>>>>

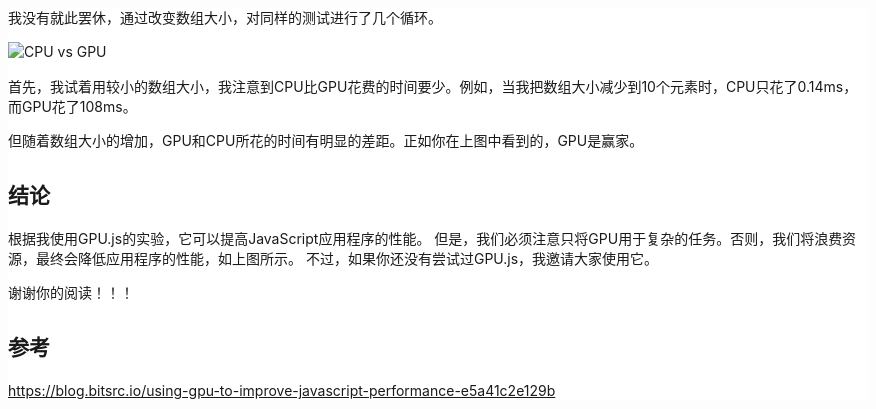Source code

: 我没有就此罢休，通过改变数组大小，对同样的测试进行了几个循环。





![CPU vs GPU](../../../Blog/images/外文/使用GPU来提高JavaScript性能/3.png)



首先，我试着用较小的数组大小，我注意到CPU比GPU花费的时间要少。例如，当我把数组大小减少到10个元素时，CPU只花了0.14ms，而GPU花了108ms。



但随着数组大小的增加，GPU和CPU所花的时间有明显的差距。正如你在上图中看到的，GPU是赢家。





## 结论

根据我使用GPU.js的实验，它可以提高JavaScript应用程序的性能。
但是，我们必须注意只将GPU用于复杂的任务。否则，我们将浪费资源，最终会降低应用程序的性能，如上图所示。
不过，如果你还没有尝试过GPU.js，我邀请大家使用它。



谢谢你的阅读！！！







## 参考

https://blog.bitsrc.io/using-gpu-to-improve-javascript-performance-e5a41c2e129b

<<<<

Yapılacak iş: Yukarıdaki malzemede "improve" kelimesini içeren her satırı lütfen olduğu gibi bir araya toplayın.

Çözümünüz:
https://blog.bitsrc.io/using-gpu-to-improve-javascript-performance-e5a41c2e129b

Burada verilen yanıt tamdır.